'New York City is dotted with more than 10,000 acres of unused land and Stacey Murphy would like to see it lush with tomatoes, cucumbers and arugula.
The architect-turned-urban farmer started a business in Brooklyn last summer that's turning backyards, vacant lots, and school property into organic garden plots.
With the motto, " You have the land, we grow the produce," Ms. Murphy's company, B K Farmyards, offers a new twist on sharecropping.
In exchange for some "seed" money and a sizable share of the harvest, her team will show up in private backyards and empty lots to install planting beds and irrigation systems, plant, and then tend to the crops for the growing season.
"Urban farming can have a direct impact on a very local community," says Ms. Murphy, a 36- year old Michigan native. "A lot of neighbourhoods don't have access to fresh produce." Her ultimate aim is to help create a financially sustainable model for urban agriculture with a large network of tiny farms throughout the city.
As little as 250 square feet can grow enough produce to feed four or five people for six months.
From two small backyard plots seeded in Brooklyn last summer, her business network has expanded to include a 50-hen chicken coop, rooftop honey-bee hives and a one-acre educational farm on the front lawn of a high school that sells low-cost produce to the community at a weekly farmer's market run by students.
Ms. Murphy's effort is part of a growing urban farm movement in cities across the United States.
While city gardens have often sprung up over the past century during economic downturns and wartime, the latest crop also has a new driver: food awareness and sustainability.
Many neighbourhoods in New York are "fresh food deserts," with no supermarkets to serve local residents.
In some communitie s , the dearth of food options besides convenience stores selling candy, ice-cream and soft drinks has led to chronic health problems for residents, a tremendous burden on the already financially ailing U.S. health-care system.

____________

List every vegetable named in the urban farming article. The entries that come next are separate material with no connection to the urban farming article.

____________

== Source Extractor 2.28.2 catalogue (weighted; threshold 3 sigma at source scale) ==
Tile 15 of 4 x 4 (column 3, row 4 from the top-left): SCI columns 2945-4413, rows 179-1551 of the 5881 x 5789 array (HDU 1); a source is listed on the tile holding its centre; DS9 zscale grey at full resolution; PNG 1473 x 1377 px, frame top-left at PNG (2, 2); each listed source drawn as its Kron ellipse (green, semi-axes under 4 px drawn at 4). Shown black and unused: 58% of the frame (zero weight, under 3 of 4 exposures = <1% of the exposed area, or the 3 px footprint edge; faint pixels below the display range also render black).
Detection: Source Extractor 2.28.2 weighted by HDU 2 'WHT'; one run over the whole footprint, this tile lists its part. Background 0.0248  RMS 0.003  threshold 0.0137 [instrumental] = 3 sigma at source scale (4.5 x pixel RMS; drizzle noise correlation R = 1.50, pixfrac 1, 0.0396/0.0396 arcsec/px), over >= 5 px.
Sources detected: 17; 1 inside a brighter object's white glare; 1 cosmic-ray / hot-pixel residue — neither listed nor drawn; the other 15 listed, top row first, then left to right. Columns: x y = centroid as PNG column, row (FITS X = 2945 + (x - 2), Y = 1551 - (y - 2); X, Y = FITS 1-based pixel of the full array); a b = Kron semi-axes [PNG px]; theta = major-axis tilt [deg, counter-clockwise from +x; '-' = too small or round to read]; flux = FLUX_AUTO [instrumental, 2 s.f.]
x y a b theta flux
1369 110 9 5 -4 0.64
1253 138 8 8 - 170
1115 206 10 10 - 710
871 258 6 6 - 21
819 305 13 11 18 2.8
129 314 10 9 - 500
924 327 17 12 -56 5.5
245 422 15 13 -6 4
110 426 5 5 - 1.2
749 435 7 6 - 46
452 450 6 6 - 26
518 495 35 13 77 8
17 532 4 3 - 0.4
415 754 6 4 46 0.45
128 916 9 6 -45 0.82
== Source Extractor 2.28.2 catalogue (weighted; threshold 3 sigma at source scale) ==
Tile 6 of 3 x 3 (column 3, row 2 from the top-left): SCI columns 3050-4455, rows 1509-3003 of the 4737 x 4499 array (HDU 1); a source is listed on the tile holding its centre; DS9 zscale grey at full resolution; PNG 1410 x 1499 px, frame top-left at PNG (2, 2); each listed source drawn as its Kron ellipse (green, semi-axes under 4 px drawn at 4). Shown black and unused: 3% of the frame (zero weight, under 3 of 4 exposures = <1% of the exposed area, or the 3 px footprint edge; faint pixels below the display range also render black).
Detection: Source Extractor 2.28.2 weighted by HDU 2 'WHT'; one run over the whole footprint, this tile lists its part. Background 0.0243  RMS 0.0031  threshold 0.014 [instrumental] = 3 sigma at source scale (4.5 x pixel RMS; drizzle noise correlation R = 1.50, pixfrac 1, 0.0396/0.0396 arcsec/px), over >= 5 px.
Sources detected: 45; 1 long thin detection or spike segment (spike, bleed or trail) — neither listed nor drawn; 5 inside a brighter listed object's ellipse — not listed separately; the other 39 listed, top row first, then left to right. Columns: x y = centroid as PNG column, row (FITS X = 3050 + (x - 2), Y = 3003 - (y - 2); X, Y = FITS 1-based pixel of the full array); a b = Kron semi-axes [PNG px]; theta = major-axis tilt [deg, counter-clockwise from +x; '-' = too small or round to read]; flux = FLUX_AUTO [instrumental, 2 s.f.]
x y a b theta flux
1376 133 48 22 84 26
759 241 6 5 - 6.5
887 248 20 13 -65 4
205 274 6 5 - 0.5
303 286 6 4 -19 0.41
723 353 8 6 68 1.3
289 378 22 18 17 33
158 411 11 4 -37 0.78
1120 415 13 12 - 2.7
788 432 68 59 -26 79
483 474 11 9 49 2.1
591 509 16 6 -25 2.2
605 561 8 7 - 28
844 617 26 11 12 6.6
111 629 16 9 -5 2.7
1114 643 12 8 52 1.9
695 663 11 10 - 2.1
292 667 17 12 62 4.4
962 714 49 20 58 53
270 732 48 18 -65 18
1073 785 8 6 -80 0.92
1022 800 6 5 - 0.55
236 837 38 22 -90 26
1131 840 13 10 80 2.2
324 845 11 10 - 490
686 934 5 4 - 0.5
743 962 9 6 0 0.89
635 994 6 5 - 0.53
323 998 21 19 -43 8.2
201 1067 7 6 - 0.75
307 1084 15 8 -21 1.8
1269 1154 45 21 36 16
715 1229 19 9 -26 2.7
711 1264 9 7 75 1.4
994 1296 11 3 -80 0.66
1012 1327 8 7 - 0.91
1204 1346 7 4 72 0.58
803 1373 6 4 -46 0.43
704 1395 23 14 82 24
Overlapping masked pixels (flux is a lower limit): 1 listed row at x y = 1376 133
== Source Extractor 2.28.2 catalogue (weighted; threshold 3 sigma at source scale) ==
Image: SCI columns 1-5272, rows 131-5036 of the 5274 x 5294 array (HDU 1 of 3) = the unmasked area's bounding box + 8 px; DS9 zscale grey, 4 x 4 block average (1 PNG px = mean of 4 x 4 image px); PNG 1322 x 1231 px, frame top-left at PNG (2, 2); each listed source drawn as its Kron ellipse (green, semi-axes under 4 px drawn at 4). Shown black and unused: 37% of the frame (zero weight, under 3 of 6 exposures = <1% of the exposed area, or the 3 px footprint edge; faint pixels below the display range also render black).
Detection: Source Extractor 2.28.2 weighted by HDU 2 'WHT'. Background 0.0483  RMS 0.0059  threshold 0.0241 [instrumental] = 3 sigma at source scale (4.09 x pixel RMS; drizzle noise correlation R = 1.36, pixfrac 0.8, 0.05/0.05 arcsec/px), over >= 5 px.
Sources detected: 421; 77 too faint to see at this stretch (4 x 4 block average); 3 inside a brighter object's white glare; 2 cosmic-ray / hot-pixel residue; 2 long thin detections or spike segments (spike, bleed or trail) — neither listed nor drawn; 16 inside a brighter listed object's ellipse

____________

▶ _COMPLETED TASK_
Tomatoes, cucumbers, arugula